— BEGIN Supplied material —
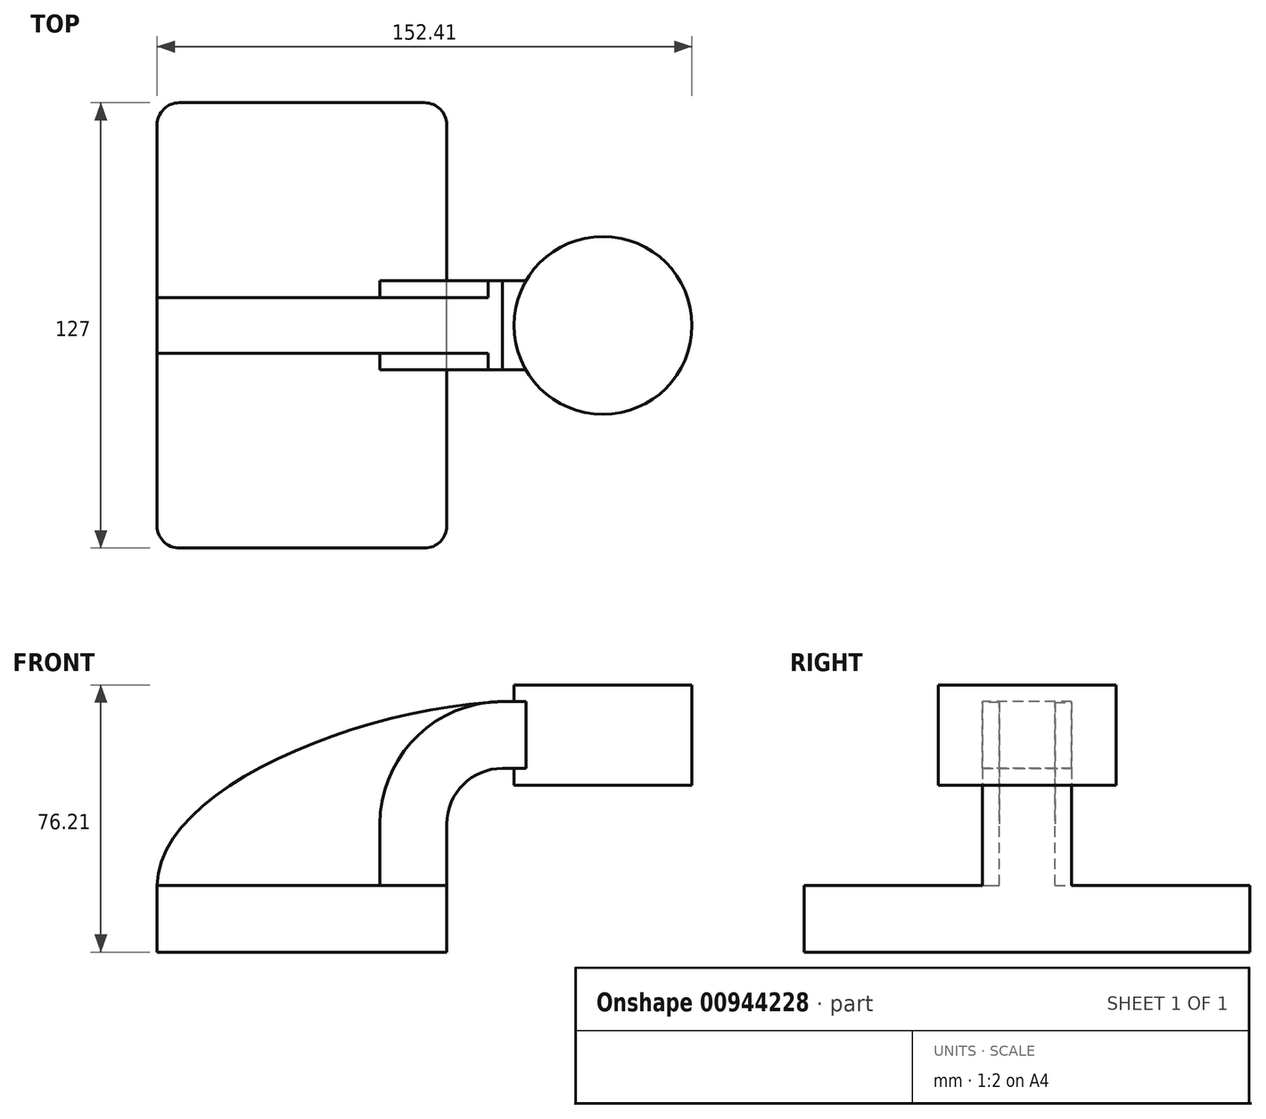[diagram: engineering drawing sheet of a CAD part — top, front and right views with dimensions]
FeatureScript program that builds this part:
annotation { "Feature Type Name" : "Feature", "Feature Type Description" : "" }
export const myFeature = defineFeature(function(context is Context, id is Id, definition is map)
    precondition{}
    {
        {
            var Q0;
            Q0=qCreatedBy(makeId("Front.planeOp"),FACE);
            var sketch = newSketch(context, id + "F0", { "sketchPlane" : qUnion([Q0])});
            skLineSegment(sketch, "E0.bottom", {"start": v(-41.28, 9.52) * mm, "end": v(41.28, 9.53) * mm});
            skLineSegment(sketch, "E0.top", {"start": v(-41.28, -9.53) * mm, "end": v(41.28, -9.53) * mm});
            skLineSegment(sketch, "E0.left", {"start": v(-41.28, 9.52) * mm, "end": v(-41.27, -9.53) * mm});
            skLineSegment(sketch, "E0.right", {"start": v(41.28, 9.53) * mm, "end": v(41.28, -9.52) * mm});
            skPoint(sketch, "E0.middle", {"position": v(0, 0) * mm});
            skLineSegment(sketch, "E1.bottom", {"start": v(60.32, 38.1) * mm, "end": v(111.12, 38.1) * mm});
            skLineSegment(sketch, "E1.top", {"start": v(60.32, 66.67) * mm, "end": v(111.12, 66.67) * mm});
            skLineSegment(sketch, "E1.left", {"start": v(60.32, 38.1) * mm, "end": v(60.32, 42.88) * mm});
            skLineSegment(sketch, "E1.right", {"start": v(111.12, 38.1) * mm, "end": v(111.12, 66.67) * mm});
            skPoint(sketch, "E1.middle", {"position": v(85.72, 52.39) * mm});
            skLineSegment(sketch, "E2", {"start": v(41.27, 9.53) * mm, "end": v(41.27, 27) * mm});
            skArc(sketch, "E3", {"start": v(41.27, 27) * mm, "mid": v(45.92, 38.23) * mm, "end": v(57.15, 42.88) * mm});
            skLineSegment(sketch, "E4", {"start": v(57.15, 42.88) * mm, "end": v(85.76, 42.88) * mm});
            skLineSegment(sketch, "E5.0", {"start": v(57.15, 61.93) * mm, "end": v(60.32, 61.93) * mm});
            skArc(sketch, "E5.1", {"start": v(22.22, 27) * mm, "mid": v(32.45, 51.7) * mm, "end": v(57.15, 61.93) * mm});
            skLineSegment(sketch, "E5.2", {"start": v(22.22, 9.53) * mm, "end": v(22.22, 27) * mm});
            skPoint(sketch, "E6.startSnap0", {"position": v(85.72, 38.1) * mm});
            skFitSpline(sketch, "E7", {"points": [v(-41.28, 9.52) * mm, v(57.15, 61.93) * mm], "startDerivative": vector(0.77, 81.93) * mm, "endDerivative": vector(124.92, 5.33) * mm});
            skLineSegment(sketch, "E8", {"start": v(60.32, 61.93) * mm, "end": v(85.76, 61.93) * mm});
            skLineSegment(sketch, "E9", {"start": v(60.32, 42.88) * mm, "end": v(60.32, 66.67) * mm});
            skPoint(sketch, "E10", {"position": v(85.76, 38.1) * mm});
            skLineSegment(sketch, "E11", {"start": v(85.76, 38.1) * mm, "end": v(85.76, 42.88) * mm});
            skLineSegment(sketch, "E12", {"start": v(85.76, 61.93) * mm, "end": v(85.76, 42.88) * mm});
            skLineSegment(sketch, "E13", {"start": v(85.76, 61.93) * mm, "end": v(85.76, 66.68) * mm});
            skSolve(sketch);
        }
        {
            var Q0;
            Q0=makeQuery(id+"F0.imprint","IMPRINT",FACE,{"disambiguationData":[TD([[makeQuery(id+"F0.imprint","IMPRINT",EDGE,{"derivedFrom":sQuery(id+"F0.wireOp",EDGE,"E0.top")}),1.0]])]});
            extrude(context, id + "F1", {"entities" : qUnion([Q0]), "endBound" : BoundingType.SYMMETRIC, "depth" : 127 * mm, "offsetDistance" : 25.4 * mm});
        }
        {
            var Q0;
            {var subQ4=sQuery(id+"F0.wireOp",EDGE,"E2");Q0=makeQuery(id+"F0.imprint","IMPRINT",FACE,{"disambiguationData":[TD([[makeQuery(id+"F0.imprint","IMPRINT",EDGE,{"derivedFrom":subQ4}),1.0]])]});}
            var Q1;
            {var subQ4=sQuery(id+"F0.wireOp",EDGE,"E8");Q1=makeQuery(id+"F0.imprint","IMPRINT",FACE,{"disambiguationData":[TD([[makeQuery(id+"F0.imprint","IMPRINT",EDGE,{"derivedFrom":subQ4}),-1.0]])]});}
            extrude(context, id + "F2", {"entities" : qUnion([Q0, Q1]), "operationType" : NewBodyOperationType.ADD, "endBound" : BoundingType.SYMMETRIC, "depth" : 25.4 * mm, "offsetDistance" : 25.4 * mm});
        }
        {
            var Q0;
            {var subQ3=sQuery(id+"F0.wireOp",EDGE,"E5.2");Q0=makeQuery(id+"F0.imprint","IMPRINT",FACE,{"disambiguationData":[TD([[makeQuery(id+"F0.imprint","IMPRINT",EDGE,{"derivedFrom":subQ3}),1.0]])]});}
            extrude(context, id + "F3", {"entities" : qUnion([Q0]), "operationType" : NewBodyOperationType.ADD, "endBound" : BoundingType.SYMMETRIC, "depth" : 15.88 * mm, "offsetDistance" : 25.4 * mm});
        }
        {
            var Q0;
            {var subQ1=sQuery(id+"F0.wireOp",EDGE,"E1.right");Q0=makeQuery(id+"F0.imprint","IMPRINT",FACE,{"disambiguationData":[TD([[makeQuery(id+"F0.imprint","IMPRINT",EDGE,{"derivedFrom":subQ1}),1.0]])]});}
            var Q1;
            Q1=sQuery(id+"F0.wireOp",EDGE,"E12");
            revolve(context, id + "F4", {"operationType" : NewBodyOperationType.ADD, "surfaceOperationType" : NewSurfaceOperationType.NEW, "entities" : qUnion([Q0]), "axis" : qUnion([Q1]), "revolveType" : RevolveType.FULL});
        }
        {
            var Q0;
            Q0=makeQuery(id+"F1.opExtrude","CAP_EDGE",EDGE,{"disambiguationData":[OSD([sQuery(id+"F0.wireOp",EDGE,"E0.right")])],"isStart":false});
            var Q1;
            Q1=makeQuery(id+"F1.opExtrude","CAP_EDGE",EDGE,{"disambiguationData":[OSD([sQuery(id+"F0.wireOp",EDGE,"E0.left")])],"isStart":false});
            var Q2;
            Q2=makeQuery(id+"F1.opExtrude","CAP_EDGE",EDGE,{"disambiguationData":[OSD([sQuery(id+"F0.wireOp",EDGE,"E0.right")])],"isStart":true});
            var Q3;
            Q3=makeQuery(id+"F1.opExtrude","CAP_EDGE",EDGE,{"disambiguationData":[OSD([sQuery(id+"F0.wireOp",EDGE,"E0.left")])],"isStart":true});
            fillet(context, id + "F5", {"entities" : qUnion([Q0, Q1, Q2, Q3]), "radius" : 6.35 * mm, "tangentPropagation" : true, "allowEdgeOverflow" : false});
        }
    });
— END Supplied material —
### Stated goal
How many lines of the records above contain the string "opExtrude", with case counting? Reply with the number alone.

### Problem solution
4